While the Consumer Reports branding of its “health care reform” push sounded benign:
For the first time ever, Consumers Union is weighing in with a TV ad that calls on lawmakers to find a solution for health reform.You may wonder why we are injecting ourselves so publicly into a heated debate that has generated an enormous amount of concern and confusion. We believe that so much attention has been focused on the politics of health care that we’re losing sight of the core problems. Health costs are skyrocketing, which affects all of us, and if you get seriously sick, having insurance is no guarantee that you’ll get the care you need.
But it wasn’t benign, and its presentation was full of evasion and implicit political posturing, as I documented on October 5, 2009, Consumer Reports’ Specious Stand On Health Care Reform:
CR has stepped out of being a provider of unbiased information (both good and bad) to empower consumers to make their own informed decisions, and has become a political advocacy group which seeks to minimize the legitimate arguments against the current Democratic proposals. If that is what one was expecting from CR, that’s fine, but that is not how CR presents itself to the public.

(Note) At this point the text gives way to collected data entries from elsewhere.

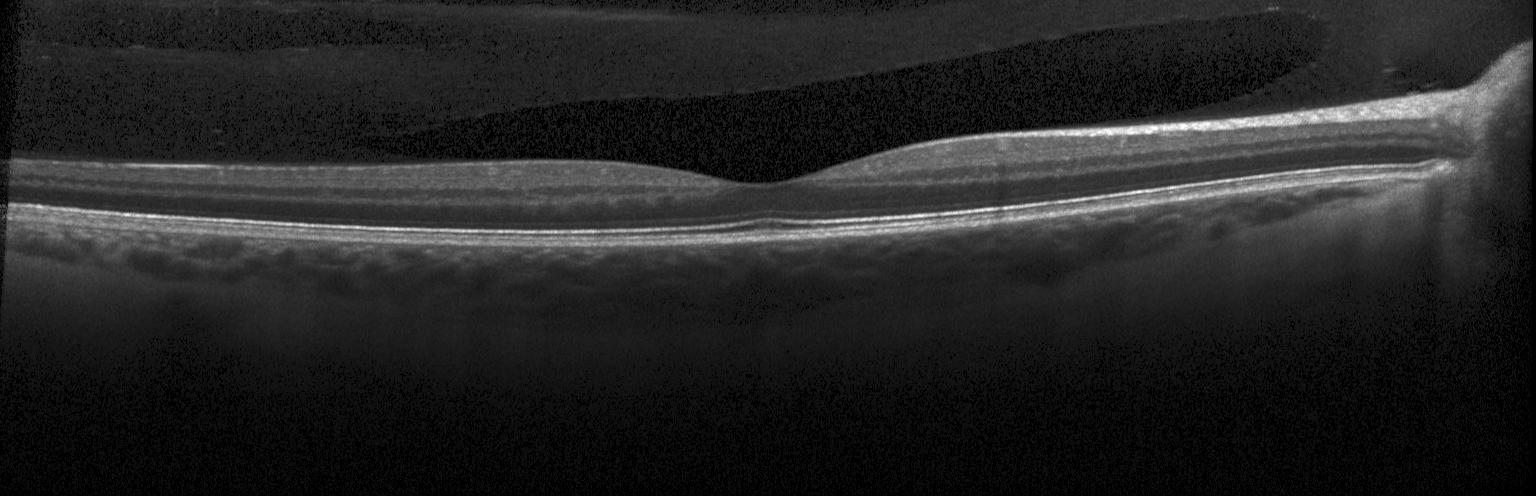 Spectral-domain optical coherence tomography; optical coherence tomography scan; macular scan; Heidelberg Spectralis
Neither choroidal neovascularization, diabetic macular edema, nor drusen.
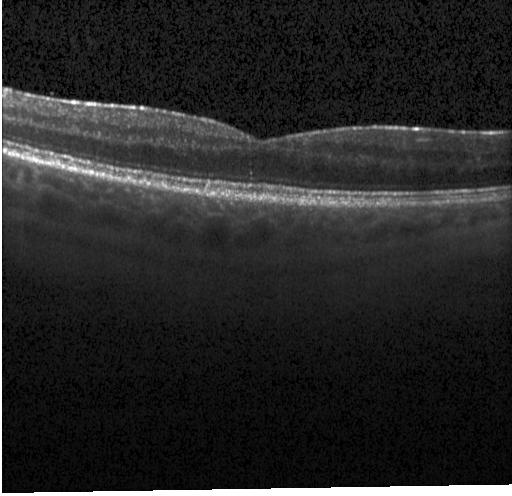 Retinal OCT B-scan
The scan shows no choroidal neovascularization, diabetic macular edema, or drusen.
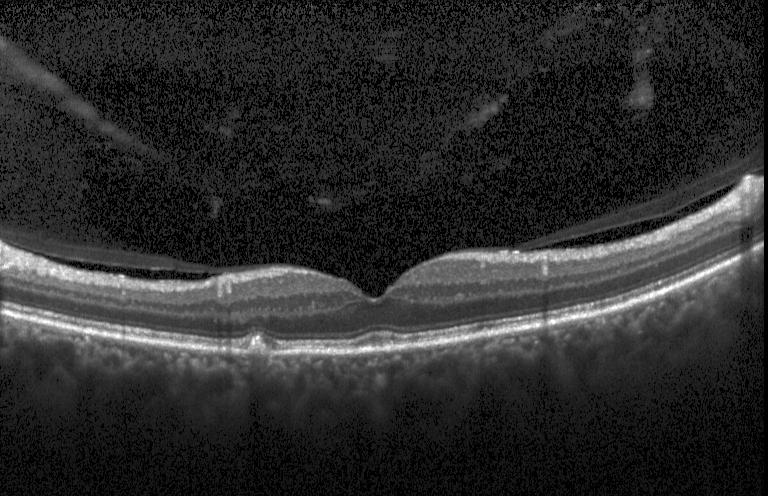
Diagnosis: drusen.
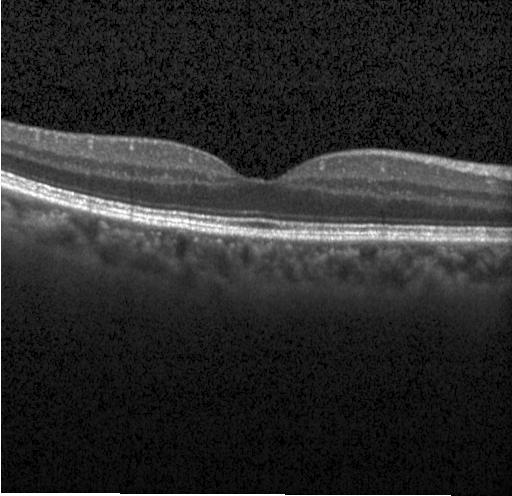
Dx: neither CNV, DME, nor drusen.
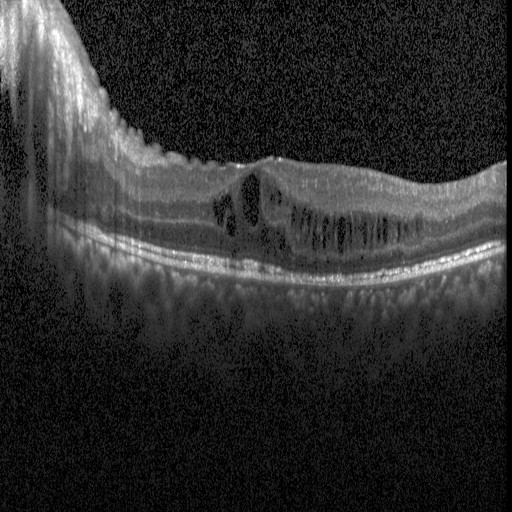

Dx: DME.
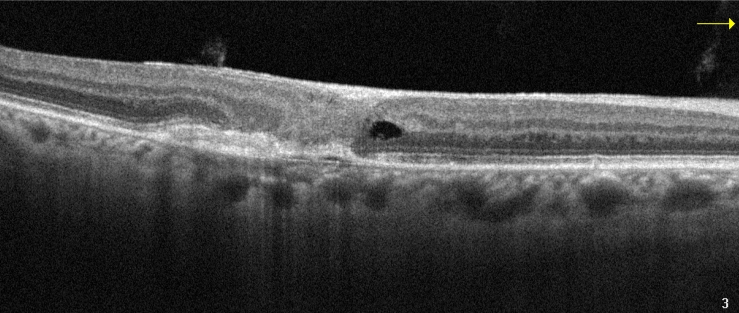 Retinal OCT B-scan; acquired on an Optovue Avanti RTVue XR
Assessment: age-related macular degeneration (AMD).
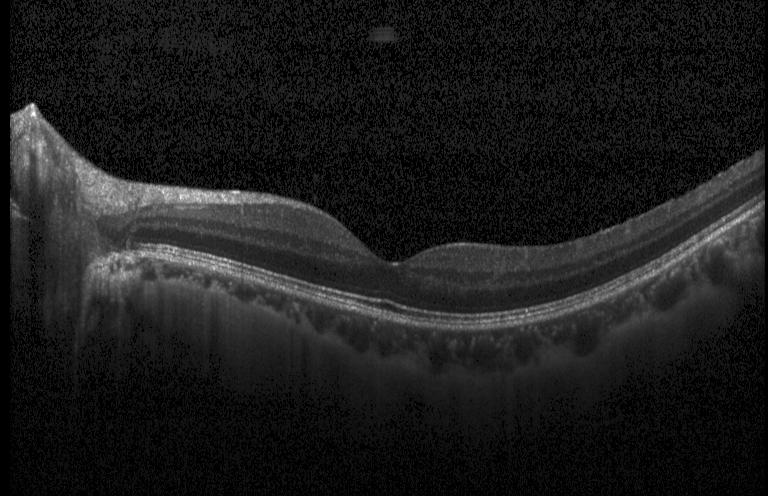

Heidelberg Spectralis OCT system; retinal OCT B-scan; spectral-domain OCT.
This B-scan demonstrates no choroidal neovascularization, diabetic macular edema, or drusen.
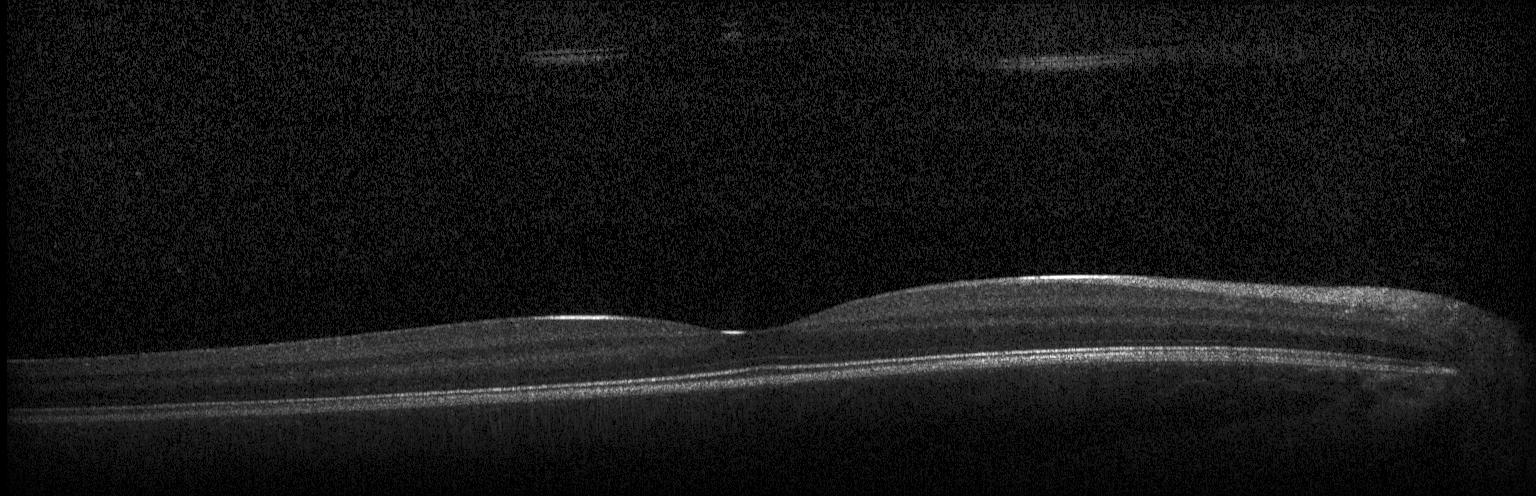
Spectral-domain OCT. Retinal OCT cross-section
Assessment: no evidence of CNV, DME, or drusen.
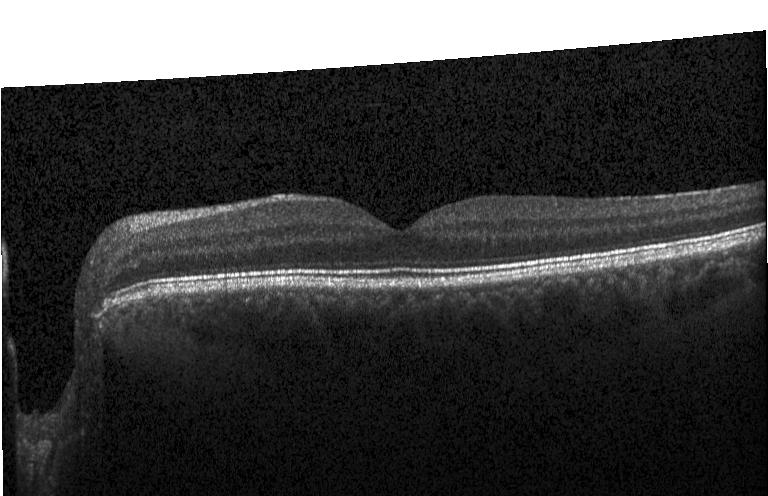

Optical coherence tomography scan, macular scan, Heidelberg Spectralis — The scan shows neither choroidal neovascularization, diabetic macular edema, nor drusen.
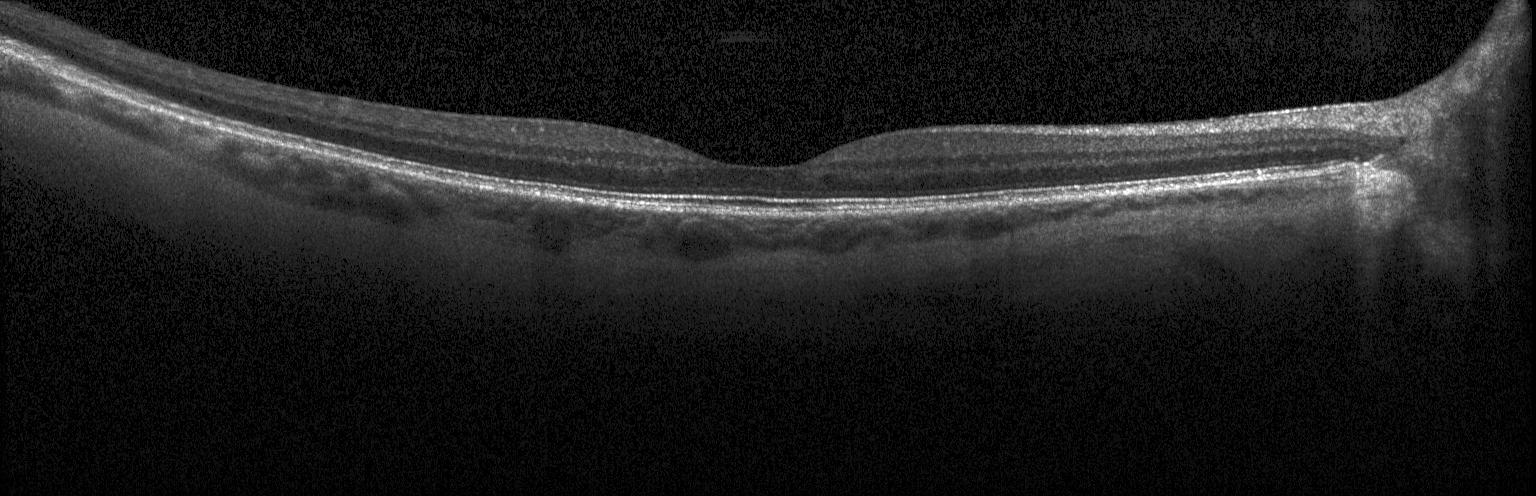

Retinal OCT cross-section — Finding: no evidence of choroidal neovascularization, diabetic macular edema, or drusen.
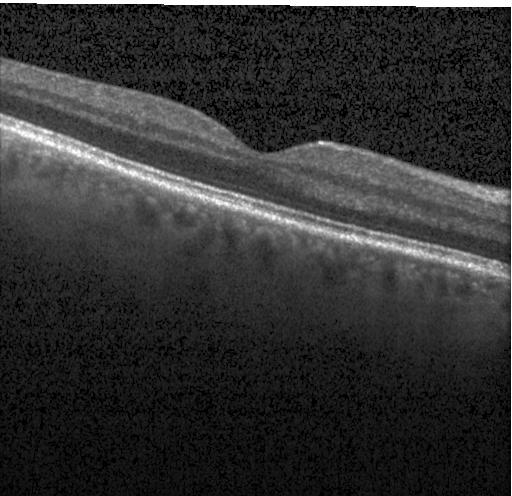
Retinal OCT B-scan, Heidelberg Spectralis OCT system, macular scan, SD-OCT — Impression: no choroidal neovascularization, diabetic macular edema, or drusen.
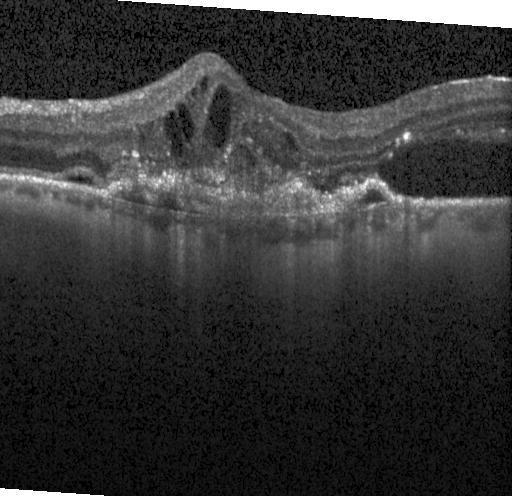 Finding: a choroidal neovascular membrane.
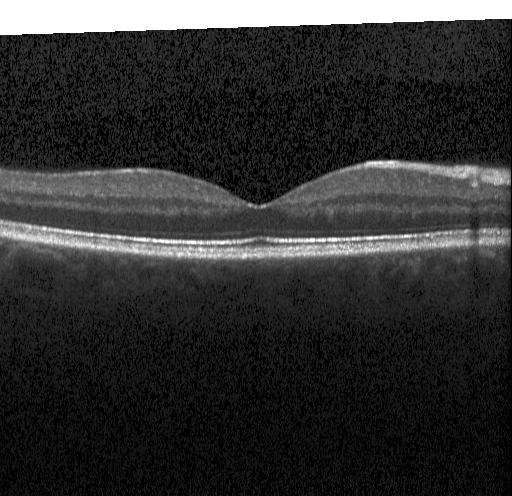

Retinal OCT B-scan · through the macula. The scan shows neither CNV, DME, nor drusen.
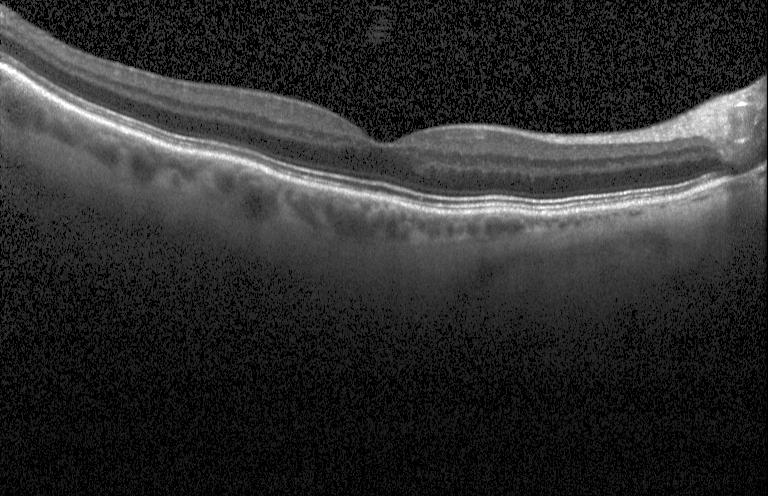
Retinal OCT cross-section
Diagnosis: neither choroidal neovascularization, diabetic macular edema, nor drusen.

Consumer Reports stood with Harry Reid in supporting the God-awful Senate bill that eventually became law:
“You’re the reason we’ve come so far,” Senate Majority Leader Harry Reid (D-Nev.), told advocacy groups supporting reform at a press conference in the capitol today. DeAnn Friedholm, director of Consumers Union’s healthcare reform campaign, was there representing CU, which has endorsed the House bill and supports passage of the Senate bill. “You never let us forget this fight isn’t about politics, it isn’t about partisanship, it’s about people–real people,” said Reid.
Along with others in the Alphabet Soup of “non-profit”Obamacare supporters, Consumer Reports deserves no thanks.